* [INSTRUCTIONS TO FOLLOW] Render every line of text in the rows below as a Markdown table with the columns No. and Line, numbering the lines in order from 1. Leave out the pictures and any blank lines.

══════

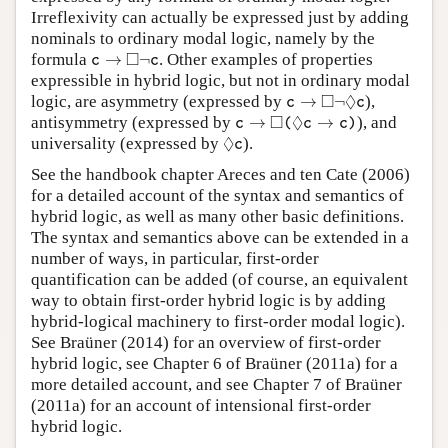
Irreflexivity can actually be expressed just by adding
nominals to ordinary modal logic, namely by the
c
→
◻
¬
c
□
formula
→
¬
. Other examples of properties
c
c
expressible in hybrid logic, but not in ordinary modal
c
→
◻
¬
◊
c
□
◊
logic, are asymmetry (expressed by
→
¬
),
c
c
c
→
◻
(
◊
c
→
c
)
□
◊
antisymmetry (expressed by
→
→
), and
c
(
c
c
)
◊
c
◊
universality (expressed by
).
c
See the handbook chapter Areces and ten Cate (2006)
for a detailed account of the syntax and semantics of
hybrid logic, as well as many other basic definitions.
The syntax and semantics above can be extended in a
number of ways, in particular, first-order
quantification can be added (of course, an equivalent
way to obtain first-order hybrid logic is by adding
hybrid-logical machinery to first-order modal logic).
See Braüner (2014) for an overview of first-order
hybrid logic, see Chapter 6 of Braüner (2011a) for a
more detailed account, and see Chapter 7 of Braüner
(2011a) for an account of intensional first-order
hybrid logic.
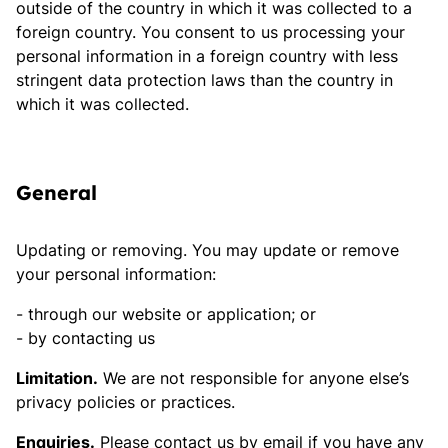
outside of the country in which it was collected to a
foreign country. You consent to us processing your
personal information in a foreign country with less
stringent data protection laws than the country in
which it was collected.
General
Updating or removing. You may update or remove
your personal information:
through our website or application; or
by contacting us
Limitation.
We are not responsible for anyone else’s
privacy policies or practices.
Enquiries.
Please contact us by email if you have any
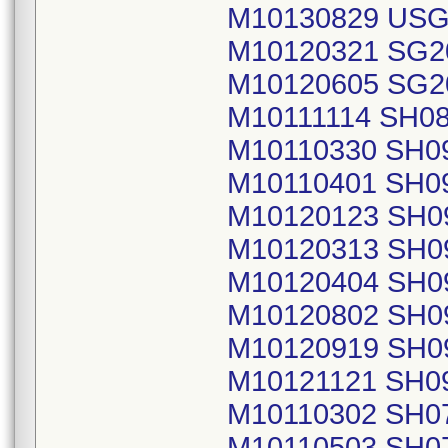
M10130829 USG
M10120321 SG2
M10120605 SG2
M10111114 SH0
M10110330 SH0
M10110401 SH0
M10120123 SH0
M10120313 SH0
M10120404 SH0
M10120802 SH0
M10120919 SH0
M10121121 SH0
M10110302 SH0
M10110503 SH0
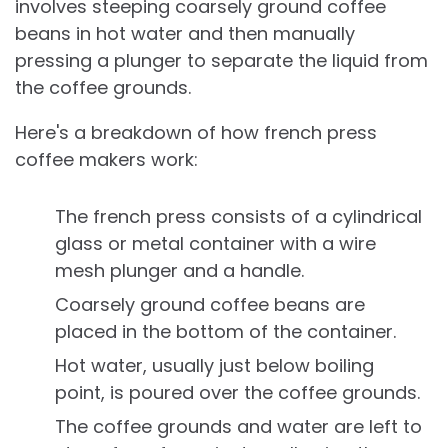
involves steeping coarsely ground coffee
beans in hot water and then manually
pressing a plunger to separate the liquid from
the coffee grounds.
Here's a breakdown of how french press
coffee makers work:
The french press consists of a cylindrical
glass or metal container with a wire
mesh plunger and a handle.
Coarsely ground coffee beans are
placed in the bottom of the container.
Hot water, usually just below boiling
point, is poured over the coffee grounds.
The coffee grounds and water are left to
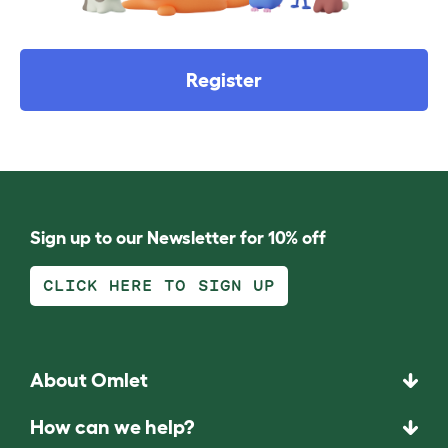
Register
Sign up to our Newsletter for 10% off
CLICK HERE TO SIGN UP
About Omlet
How can we help?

══════

* [RESPONSE TO THIS TASK]
| No. | Line |
|---|---|
| 1 | Irreflexivity can actually be expressed just by adding |
| 2 | nominals to ordinary modal logic, namely by the |
| 3 | c |
| 4 | → |
| 5 | ◻ |
| 6 | ¬ |
| 7 | c |
| 8 | □ |
| 9 | formula |
| 10 | → |
| 11 | ¬ |
| 12 | . Other examples of properties |
| 13 | c |
| 14 | c |
| 15 | expressible in hybrid logic, but not in ordinary modal |
| 16 | c |
| 17 | → |
| 18 | ◻ |
| 19 | ¬ |
| 20 | ◊ |
| 21 | c |
| 22 | □ |
| 23 | ◊ |
| 24 | logic, are asymmetry (expressed by |
| 25 | → |
| 26 | ¬ |
| 27 | ), |
| 28 | c |
| 29 | c |
| 30 | c |
| 31 | → |
| 32 | ◻ |
| 33 | ( |
| 34 | ◊ |
| 35 | c |
| 36 | → |
| 37 | c |
| 38 | ) |
| 39 | □ |
| 40 | ◊ |
| 41 | antisymmetry (expressed by |
| 42 | → |
| 43 | → |
| 44 | ), and |
| 45 | c |
| 46 | ( |
| 47 | c |
| 48 | c |
| 49 | ) |
| 50 | ◊ |
| 51 | c |
| 52 | ◊ |
| 53 | universality (expressed by |
| 54 | ). |
| 55 | c |
| 56 | See the handbook chapter Areces and ten Cate (2006) |
| 57 | for a detailed account of the syntax and semantics of |
| 58 | hybrid logic, as well as many other basic definitions. |
| 59 | The syntax and semantics above can be extended in a |
| 60 | number of ways, in particular, first-order |
| 61 | quantification can be added (of course, an equivalent |
| 62 | way to obtain first-order hybrid logic is by adding |
| 63 | hybrid-logical machinery to first-order modal logic). |
| 64 | See Braüner (2014) for an overview of first-order |
| 65 | hybrid logic, see Chapter 6 of Braüner (2011a) for a |
| 66 | more detailed account, and see Chapter 7 of Braüner |
| 67 | (2011a) for an account of intensional first-order |
| 68 | hybrid logic. |
| 69 | outside of the country in which it was collected to a |
| 70 | foreign country. You consent to us processing your |
| 71 | personal information in a foreign country with less |
| 72 | stringent data protection laws than the country in |
| 73 | which it was collected. |
| 74 | General |
| 75 | Updating or removing. You may update or remove |
| 76 | your personal information: |
| 77 | through our website or application; or |
| 78 | by contacting us |
| 79 | Limitation. |
| 80 | We are not responsible for anyone else’s |
| 81 | privacy policies or practices. |
| 82 | Enquiries. |
| 83 | Please contact us by email if you have any |
| 84 | M10130829 USG |
| 85 | M10120321 SG2 |
| 86 | M10120605 SG2 |
| 87 | M10111114 SH0 |
| 88 | M10110330 SH0 |
| 89 | M10110401 SH0 |
| 90 | M10120123 SH0 |
| 91 | M10120313 SH0 |
| 92 | M10120404 SH0 |
| 93 | M10120802 SH0 |
| 94 | M10120919 SH0 |
| 95 | M10121121 SH0 |
| 96 | M10110302 SH0 |
| 97 | M10110503 SH0 |
| 98 | involves steeping coarsely ground coffee |
| 99 | beans in hot water and then manually |
| 100 | pressing a plunger to separate the liquid from |
| 101 | the coffee grounds. |
| 102 | Here's a breakdown of how french press |
| 103 | coffee makers work: |
| 104 | The french press consists of a cylindrical |
| 105 | glass or metal container with a wire |
| 106 | mesh plunger and a handle. |
| 107 | Coarsely ground coffee beans are |
| 108 | placed in the bottom of the container. |
| 109 | Hot water, usually just below boiling |
| 110 | point, is poured over the coffee grounds. |
| 111 | The coffee grounds and water are left to |
| 112 | Register |
| 113 | Sign up to our Newsletter for 10% off |
| 114 | CLICK HERE TO SIGN UP |
| 115 | About Omlet |
| 116 | How can we help? |